▶ **Butir Tugas a**: Ekstrak setiap baris dalam daftar yang memuat kata "glass".
-------- Teks yang Diberikan
Apalagi fakta menunjukkan bahwa kuantitas maupun kualitas kasus narkoba setiap tahunnya selalu menunjukkan perkembangan yang signifikan. Jika pada 2004 polisi hanya mengungkap 541 kasus dengan 730 tersangka, maka tahun berikutnya kasus yang dibongkar meningkat menjadi 690 dengan 893 tersangka. Pada 2006 terjadi lompatan kenaikan pengungkapan, dengan membekuk 1.335 tersangka dalam 1.099 kasus. Puncaknya pada 2007 ini, polisi mengungkap 1.432 kasus dengan 1.726 tersangka (Surya, 29/12/2007).
Dari jumlah tersangka pada 2007, tersangka perempuan berjumlah 195 orang dan 1.531 orang berjenis kelamin laki-laki. Tersangka yang menyandang predikat sebagai TNI/Polri sebanyak lima orang, PNS tujuh orang, mahasiswa/pelajar 31 orang, karyawan swasta 1.475 orang, tuna karya 208 orang. Sedangkan klasifikasi berdasarkan umur, tersangka yang paling banyak ditangkap pada usia 17-25 tahun sebanyak 729 orang, usia 26-35 tahun 636 orang, usia 36-45 tahun sebanyak 260 orang, usia 17 tahun ke bawah 33 orang dan usia 45 tahun ke atas 68 orang.
----------------
-------- Data yang Disediakan
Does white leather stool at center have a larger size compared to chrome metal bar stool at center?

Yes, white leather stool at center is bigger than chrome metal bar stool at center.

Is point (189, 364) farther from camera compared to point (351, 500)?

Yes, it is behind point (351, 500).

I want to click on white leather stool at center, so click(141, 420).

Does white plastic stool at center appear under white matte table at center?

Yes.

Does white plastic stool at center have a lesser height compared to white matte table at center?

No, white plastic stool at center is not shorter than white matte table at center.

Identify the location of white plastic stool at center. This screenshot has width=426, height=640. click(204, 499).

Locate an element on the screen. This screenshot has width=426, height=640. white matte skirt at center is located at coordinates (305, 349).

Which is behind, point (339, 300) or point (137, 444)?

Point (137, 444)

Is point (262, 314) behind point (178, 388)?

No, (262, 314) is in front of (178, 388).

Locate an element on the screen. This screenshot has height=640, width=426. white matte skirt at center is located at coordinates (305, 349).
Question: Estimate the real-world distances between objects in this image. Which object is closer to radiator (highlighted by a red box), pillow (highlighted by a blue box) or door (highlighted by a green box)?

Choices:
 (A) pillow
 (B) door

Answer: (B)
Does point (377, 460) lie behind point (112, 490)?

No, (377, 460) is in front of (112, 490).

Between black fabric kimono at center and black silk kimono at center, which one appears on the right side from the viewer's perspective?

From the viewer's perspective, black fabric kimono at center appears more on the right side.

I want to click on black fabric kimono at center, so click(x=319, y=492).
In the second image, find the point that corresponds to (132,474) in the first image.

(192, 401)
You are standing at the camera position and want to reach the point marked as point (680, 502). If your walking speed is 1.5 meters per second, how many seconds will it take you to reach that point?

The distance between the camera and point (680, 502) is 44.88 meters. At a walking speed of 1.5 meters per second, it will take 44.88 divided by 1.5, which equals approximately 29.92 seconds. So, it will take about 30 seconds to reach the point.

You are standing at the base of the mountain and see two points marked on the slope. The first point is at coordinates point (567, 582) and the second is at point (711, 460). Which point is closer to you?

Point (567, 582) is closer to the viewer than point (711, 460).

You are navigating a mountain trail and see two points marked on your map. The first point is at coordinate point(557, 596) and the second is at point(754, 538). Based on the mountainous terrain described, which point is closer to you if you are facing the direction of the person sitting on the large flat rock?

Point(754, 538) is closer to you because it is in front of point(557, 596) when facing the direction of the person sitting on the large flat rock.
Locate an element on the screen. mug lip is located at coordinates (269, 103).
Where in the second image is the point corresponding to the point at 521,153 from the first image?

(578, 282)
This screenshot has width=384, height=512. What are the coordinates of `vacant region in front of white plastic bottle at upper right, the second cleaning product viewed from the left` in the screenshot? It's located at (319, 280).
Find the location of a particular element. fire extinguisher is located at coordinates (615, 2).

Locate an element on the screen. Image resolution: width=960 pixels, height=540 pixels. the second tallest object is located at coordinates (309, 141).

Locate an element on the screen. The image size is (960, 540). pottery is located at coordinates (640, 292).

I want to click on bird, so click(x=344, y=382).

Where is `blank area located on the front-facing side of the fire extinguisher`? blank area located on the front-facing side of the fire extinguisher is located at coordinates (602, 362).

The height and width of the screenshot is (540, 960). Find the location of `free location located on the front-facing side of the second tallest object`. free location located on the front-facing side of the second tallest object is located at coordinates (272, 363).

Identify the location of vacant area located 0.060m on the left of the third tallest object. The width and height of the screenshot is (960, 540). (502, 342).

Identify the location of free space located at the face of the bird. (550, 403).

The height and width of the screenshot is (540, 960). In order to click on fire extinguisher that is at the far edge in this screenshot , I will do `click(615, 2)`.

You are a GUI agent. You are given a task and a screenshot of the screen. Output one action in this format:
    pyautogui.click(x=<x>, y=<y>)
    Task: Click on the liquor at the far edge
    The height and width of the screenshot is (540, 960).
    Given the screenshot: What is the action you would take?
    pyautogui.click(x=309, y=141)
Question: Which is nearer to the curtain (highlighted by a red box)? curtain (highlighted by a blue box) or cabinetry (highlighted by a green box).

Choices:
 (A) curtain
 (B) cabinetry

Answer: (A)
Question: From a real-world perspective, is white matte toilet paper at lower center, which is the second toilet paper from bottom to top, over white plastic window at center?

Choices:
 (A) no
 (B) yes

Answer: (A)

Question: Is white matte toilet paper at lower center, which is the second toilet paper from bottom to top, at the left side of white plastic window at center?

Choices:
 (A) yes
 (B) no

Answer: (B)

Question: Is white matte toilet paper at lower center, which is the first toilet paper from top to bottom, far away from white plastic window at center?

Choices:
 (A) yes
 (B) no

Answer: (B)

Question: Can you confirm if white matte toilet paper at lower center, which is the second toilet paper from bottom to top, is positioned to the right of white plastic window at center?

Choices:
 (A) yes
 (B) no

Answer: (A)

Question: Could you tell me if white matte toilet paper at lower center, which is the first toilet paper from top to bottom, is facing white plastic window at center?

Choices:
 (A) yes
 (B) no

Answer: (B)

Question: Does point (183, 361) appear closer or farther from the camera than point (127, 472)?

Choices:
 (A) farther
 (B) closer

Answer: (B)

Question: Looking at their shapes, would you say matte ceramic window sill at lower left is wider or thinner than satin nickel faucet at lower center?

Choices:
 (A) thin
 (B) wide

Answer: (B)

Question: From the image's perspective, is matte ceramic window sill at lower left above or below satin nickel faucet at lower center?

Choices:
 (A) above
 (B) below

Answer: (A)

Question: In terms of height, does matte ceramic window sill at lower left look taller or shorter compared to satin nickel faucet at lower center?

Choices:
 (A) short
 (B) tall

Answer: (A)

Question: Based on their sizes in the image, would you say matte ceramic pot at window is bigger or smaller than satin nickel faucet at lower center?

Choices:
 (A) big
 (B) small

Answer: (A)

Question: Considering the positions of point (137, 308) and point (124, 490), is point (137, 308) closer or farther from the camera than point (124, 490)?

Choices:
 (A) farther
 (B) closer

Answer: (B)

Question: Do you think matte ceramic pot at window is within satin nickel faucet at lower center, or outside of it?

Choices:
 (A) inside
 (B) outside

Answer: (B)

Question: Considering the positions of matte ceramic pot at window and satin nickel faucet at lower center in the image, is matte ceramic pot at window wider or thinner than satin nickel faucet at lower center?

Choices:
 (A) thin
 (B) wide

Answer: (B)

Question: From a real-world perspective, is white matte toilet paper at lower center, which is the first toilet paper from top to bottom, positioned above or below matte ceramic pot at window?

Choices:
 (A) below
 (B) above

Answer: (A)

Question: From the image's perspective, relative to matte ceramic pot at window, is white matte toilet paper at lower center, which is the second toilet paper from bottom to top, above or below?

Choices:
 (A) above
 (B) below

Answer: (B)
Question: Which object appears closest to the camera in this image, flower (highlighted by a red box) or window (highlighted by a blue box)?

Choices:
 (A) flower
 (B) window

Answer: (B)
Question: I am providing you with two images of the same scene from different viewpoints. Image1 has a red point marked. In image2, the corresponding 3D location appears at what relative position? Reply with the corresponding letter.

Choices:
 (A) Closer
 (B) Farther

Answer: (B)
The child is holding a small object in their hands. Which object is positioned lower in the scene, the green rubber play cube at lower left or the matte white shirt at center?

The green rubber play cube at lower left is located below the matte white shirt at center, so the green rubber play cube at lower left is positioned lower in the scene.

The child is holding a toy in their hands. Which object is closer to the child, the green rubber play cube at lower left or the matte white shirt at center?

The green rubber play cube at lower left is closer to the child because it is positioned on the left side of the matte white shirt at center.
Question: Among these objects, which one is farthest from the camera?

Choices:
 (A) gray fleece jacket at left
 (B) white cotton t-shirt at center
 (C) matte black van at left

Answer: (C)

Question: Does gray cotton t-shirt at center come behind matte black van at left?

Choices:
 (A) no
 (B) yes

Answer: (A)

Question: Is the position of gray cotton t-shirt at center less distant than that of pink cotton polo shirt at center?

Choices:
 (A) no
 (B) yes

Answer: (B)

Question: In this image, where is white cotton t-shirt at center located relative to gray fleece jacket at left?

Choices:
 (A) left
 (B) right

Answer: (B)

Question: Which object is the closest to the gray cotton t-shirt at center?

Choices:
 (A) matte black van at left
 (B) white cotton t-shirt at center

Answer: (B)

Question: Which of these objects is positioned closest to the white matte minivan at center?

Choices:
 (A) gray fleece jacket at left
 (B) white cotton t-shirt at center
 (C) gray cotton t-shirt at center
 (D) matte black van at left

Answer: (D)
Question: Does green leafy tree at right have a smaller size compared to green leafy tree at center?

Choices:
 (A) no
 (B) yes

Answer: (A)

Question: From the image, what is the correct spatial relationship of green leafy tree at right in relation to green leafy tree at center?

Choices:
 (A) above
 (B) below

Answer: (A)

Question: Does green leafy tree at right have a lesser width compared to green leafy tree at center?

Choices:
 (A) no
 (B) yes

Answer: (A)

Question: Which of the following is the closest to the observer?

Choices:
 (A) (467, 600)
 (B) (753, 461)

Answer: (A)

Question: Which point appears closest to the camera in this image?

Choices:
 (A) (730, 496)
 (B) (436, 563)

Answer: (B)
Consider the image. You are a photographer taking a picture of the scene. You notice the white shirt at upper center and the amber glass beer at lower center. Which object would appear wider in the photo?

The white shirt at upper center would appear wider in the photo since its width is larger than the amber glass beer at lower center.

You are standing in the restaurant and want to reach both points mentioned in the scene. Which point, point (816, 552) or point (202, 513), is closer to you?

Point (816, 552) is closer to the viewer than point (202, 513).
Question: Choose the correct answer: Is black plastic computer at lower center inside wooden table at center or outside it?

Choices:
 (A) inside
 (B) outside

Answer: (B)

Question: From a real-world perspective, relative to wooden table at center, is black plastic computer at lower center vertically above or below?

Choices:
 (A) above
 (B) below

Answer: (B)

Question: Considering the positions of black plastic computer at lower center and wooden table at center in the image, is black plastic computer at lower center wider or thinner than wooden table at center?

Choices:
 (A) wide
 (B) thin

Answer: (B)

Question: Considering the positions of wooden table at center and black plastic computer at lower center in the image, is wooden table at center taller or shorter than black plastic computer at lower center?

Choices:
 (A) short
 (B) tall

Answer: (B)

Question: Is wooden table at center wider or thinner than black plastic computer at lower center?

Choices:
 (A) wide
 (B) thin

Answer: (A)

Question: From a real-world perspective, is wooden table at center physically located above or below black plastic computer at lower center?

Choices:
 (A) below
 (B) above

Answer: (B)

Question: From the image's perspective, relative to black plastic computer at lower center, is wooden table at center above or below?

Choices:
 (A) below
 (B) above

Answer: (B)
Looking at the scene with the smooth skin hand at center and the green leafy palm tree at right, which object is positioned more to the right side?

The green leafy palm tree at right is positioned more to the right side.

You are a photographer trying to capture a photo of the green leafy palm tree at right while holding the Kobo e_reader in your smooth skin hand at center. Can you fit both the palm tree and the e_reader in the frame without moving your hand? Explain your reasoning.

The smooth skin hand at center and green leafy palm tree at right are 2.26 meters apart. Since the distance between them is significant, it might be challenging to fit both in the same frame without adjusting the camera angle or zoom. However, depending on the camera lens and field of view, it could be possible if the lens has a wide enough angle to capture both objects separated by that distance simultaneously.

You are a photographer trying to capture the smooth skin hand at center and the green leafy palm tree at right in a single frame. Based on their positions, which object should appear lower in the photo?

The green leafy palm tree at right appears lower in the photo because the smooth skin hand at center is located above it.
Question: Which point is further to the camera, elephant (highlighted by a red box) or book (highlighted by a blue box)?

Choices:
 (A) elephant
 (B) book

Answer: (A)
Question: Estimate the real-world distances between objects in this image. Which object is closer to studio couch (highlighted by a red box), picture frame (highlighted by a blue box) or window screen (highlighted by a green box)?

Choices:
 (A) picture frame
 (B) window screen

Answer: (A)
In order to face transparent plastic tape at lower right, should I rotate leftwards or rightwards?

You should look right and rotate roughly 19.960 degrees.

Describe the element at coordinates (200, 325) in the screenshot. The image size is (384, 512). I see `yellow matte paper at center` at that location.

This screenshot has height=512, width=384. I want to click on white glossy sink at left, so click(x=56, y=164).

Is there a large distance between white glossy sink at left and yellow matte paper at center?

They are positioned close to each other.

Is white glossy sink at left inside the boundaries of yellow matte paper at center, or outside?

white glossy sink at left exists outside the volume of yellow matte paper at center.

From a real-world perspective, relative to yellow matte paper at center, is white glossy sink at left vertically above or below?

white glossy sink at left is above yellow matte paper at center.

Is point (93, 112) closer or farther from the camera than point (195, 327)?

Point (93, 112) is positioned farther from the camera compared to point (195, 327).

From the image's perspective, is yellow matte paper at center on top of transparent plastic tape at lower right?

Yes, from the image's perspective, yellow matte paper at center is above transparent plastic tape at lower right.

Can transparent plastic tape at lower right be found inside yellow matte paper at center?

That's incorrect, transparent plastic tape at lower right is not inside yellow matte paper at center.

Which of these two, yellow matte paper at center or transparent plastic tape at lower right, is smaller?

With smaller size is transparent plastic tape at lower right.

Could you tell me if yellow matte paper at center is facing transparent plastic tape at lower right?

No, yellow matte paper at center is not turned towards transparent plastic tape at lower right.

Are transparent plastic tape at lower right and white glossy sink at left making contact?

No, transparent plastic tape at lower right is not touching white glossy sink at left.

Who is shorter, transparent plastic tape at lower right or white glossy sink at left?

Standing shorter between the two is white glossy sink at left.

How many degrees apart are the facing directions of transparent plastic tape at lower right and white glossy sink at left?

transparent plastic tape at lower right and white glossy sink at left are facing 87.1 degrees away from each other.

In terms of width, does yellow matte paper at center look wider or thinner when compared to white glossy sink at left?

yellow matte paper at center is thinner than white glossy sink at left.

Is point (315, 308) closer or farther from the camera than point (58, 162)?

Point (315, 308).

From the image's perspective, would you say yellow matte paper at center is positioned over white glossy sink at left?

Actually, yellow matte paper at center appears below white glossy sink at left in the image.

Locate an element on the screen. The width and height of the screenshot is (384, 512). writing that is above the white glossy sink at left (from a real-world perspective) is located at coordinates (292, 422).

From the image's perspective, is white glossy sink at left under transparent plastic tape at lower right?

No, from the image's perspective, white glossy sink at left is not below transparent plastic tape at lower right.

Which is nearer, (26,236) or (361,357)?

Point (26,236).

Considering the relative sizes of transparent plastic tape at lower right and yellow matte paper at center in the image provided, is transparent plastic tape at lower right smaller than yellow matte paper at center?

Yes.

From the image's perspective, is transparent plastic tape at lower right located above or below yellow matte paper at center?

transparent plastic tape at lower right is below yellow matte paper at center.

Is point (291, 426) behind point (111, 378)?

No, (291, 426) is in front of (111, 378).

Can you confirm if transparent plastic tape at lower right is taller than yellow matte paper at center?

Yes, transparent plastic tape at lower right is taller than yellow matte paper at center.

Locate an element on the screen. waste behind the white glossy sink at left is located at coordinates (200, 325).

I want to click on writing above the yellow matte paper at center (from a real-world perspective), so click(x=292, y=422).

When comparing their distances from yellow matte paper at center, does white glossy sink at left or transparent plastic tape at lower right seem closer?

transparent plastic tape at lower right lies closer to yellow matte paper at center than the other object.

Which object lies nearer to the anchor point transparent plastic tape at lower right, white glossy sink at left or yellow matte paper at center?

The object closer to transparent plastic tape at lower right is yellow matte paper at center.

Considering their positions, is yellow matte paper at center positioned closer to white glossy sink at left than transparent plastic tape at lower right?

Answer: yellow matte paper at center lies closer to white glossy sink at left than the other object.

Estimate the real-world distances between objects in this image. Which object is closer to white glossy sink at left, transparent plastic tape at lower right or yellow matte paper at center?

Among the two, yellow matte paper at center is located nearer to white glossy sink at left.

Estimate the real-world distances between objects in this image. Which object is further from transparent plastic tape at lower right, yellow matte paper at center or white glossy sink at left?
----------------
▶ **Butir Tugas b**: Kutip tanpa perubahan bagian teks tentang pengungkapan kasus narkoba yang diawali dengan kata-kata yang memuat "Apalagi fakta menunjukkan" dan diakhiri dengan "tersangka (Surya, 29/12/2007).".

▶ **Jawaban a**:
Consider the image. You are a photographer taking a picture of the scene. You notice the white shirt at upper center and the amber glass beer at lower center. Which object would appear wider in the photo?
The white shirt at upper center would appear wider in the photo since its width is larger than the amber glass beer at lower center.

▶ **Jawaban b**:
Apalagi fakta menunjukkan bahwa kuantitas maupun kualitas kasus narkoba setiap tahunnya selalu menunjukkan perkembangan yang signifikan. Jika pada 2004 polisi hanya mengungkap 541 kasus dengan 730 tersangka, maka tahun berikutnya kasus yang dibongkar meningkat menjadi 690 dengan 893 tersangka. Pada 2006 terjadi lompatan kenaikan pengungkapan, dengan membekuk 1.335 tersangka dalam 1.099 kasus. Puncaknya pada 2007 ini, polisi mengungkap 1.432 kasus dengan 1.726 tersangka (Surya, 29/12/2007).